__GIVEN RECORDS__.
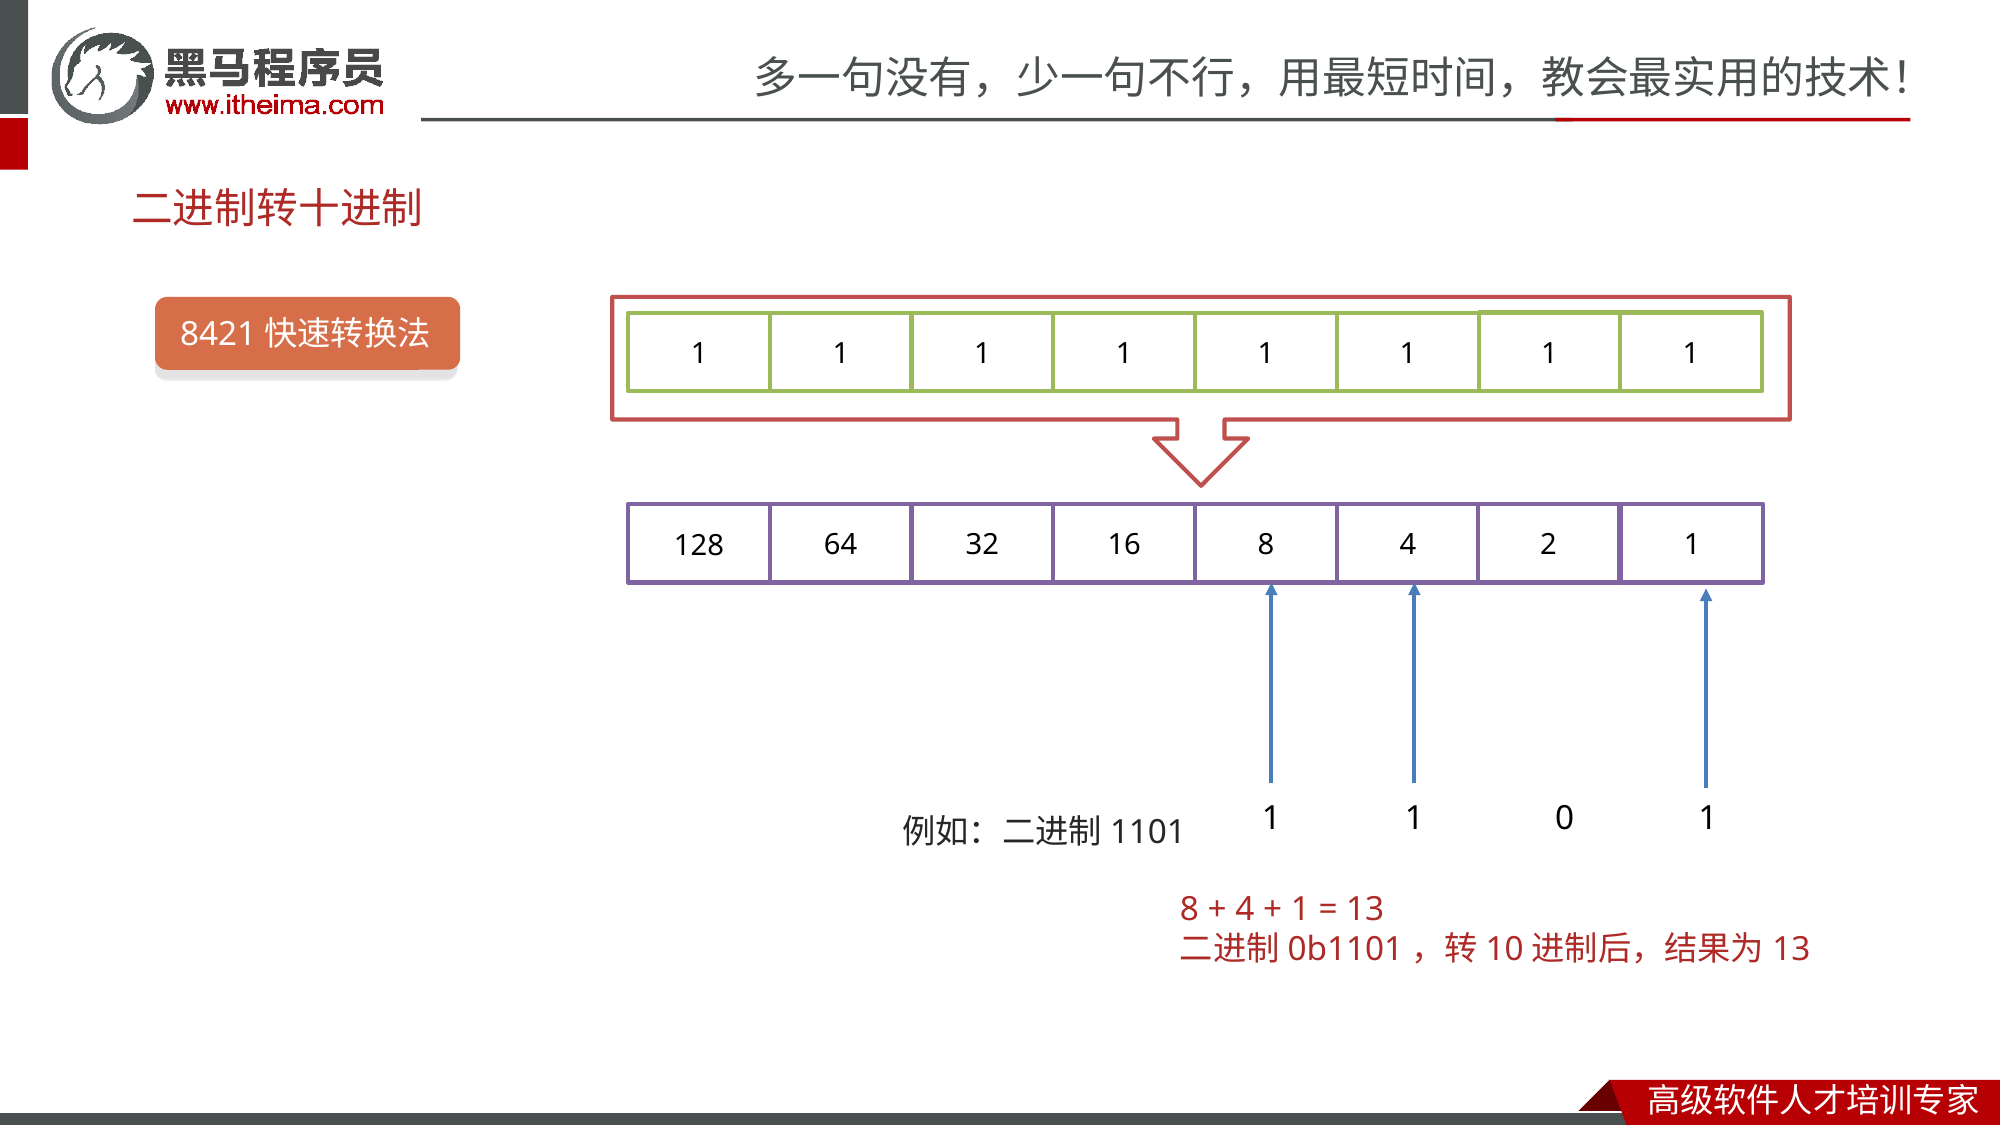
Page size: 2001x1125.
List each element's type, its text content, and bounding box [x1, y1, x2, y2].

text_box 1 [1619, 502, 1765, 585]
text_box 2 [1476, 502, 1619, 585]
text_box [610, 294, 1792, 488]
text_box 二进制转十进制 [116, 164, 511, 250]
text_box 16 [1051, 502, 1193, 585]
text_box 64 [768, 502, 910, 585]
text_box 32 [910, 502, 1051, 585]
text_box 128 [626, 502, 768, 585]
text_box 4 [1335, 502, 1476, 585]
text_box 0 [1492, 781, 1635, 851]
text_box 8 [1193, 502, 1335, 585]
text_box 1 [1199, 781, 1342, 851]
text_box 8 + 4 + 1 = 13 二进制0b1101，转10进制后，结果为13 [1165, 879, 1826, 974]
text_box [154, 296, 461, 371]
text_box 例如：二进制1101 [887, 782, 1219, 858]
text_box 1 [1635, 781, 1780, 851]
text_box 1 [1342, 781, 1487, 851]
picture [50, 26, 384, 125]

__INSTRUCTIONS FOR THE TASK__.
The records above are to be duplicated exactly, pictures left out.

__RESPONSE AREA__.
Page size: 2001x1125.
List each element's type, its text content, and bounding box [x1, y1, x2, y2].

text_box 1 [1619, 502, 1765, 585]
text_box 2 [1476, 502, 1619, 585]
text_box [610, 294, 1792, 488]
text_box 二进制转十进制 [116, 164, 511, 250]
text_box 16 [1051, 502, 1193, 585]
text_box 64 [768, 502, 910, 585]
text_box 32 [910, 502, 1051, 585]
text_box 128 [626, 502, 768, 585]
text_box 4 [1335, 502, 1476, 585]
text_box 0 [1492, 781, 1635, 851]
text_box 8 [1193, 502, 1335, 585]
text_box 1 [1199, 781, 1342, 851]
text_box 8 + 4 + 1 = 13 二进制0b1101，转10进制后，结果为13 [1165, 879, 1826, 974]
text_box [154, 296, 461, 371]
text_box 例如：二进制1101 [887, 782, 1219, 858]
text_box 1 [1635, 781, 1780, 851]
text_box 1 [1342, 781, 1487, 851]
picture [50, 26, 384, 125]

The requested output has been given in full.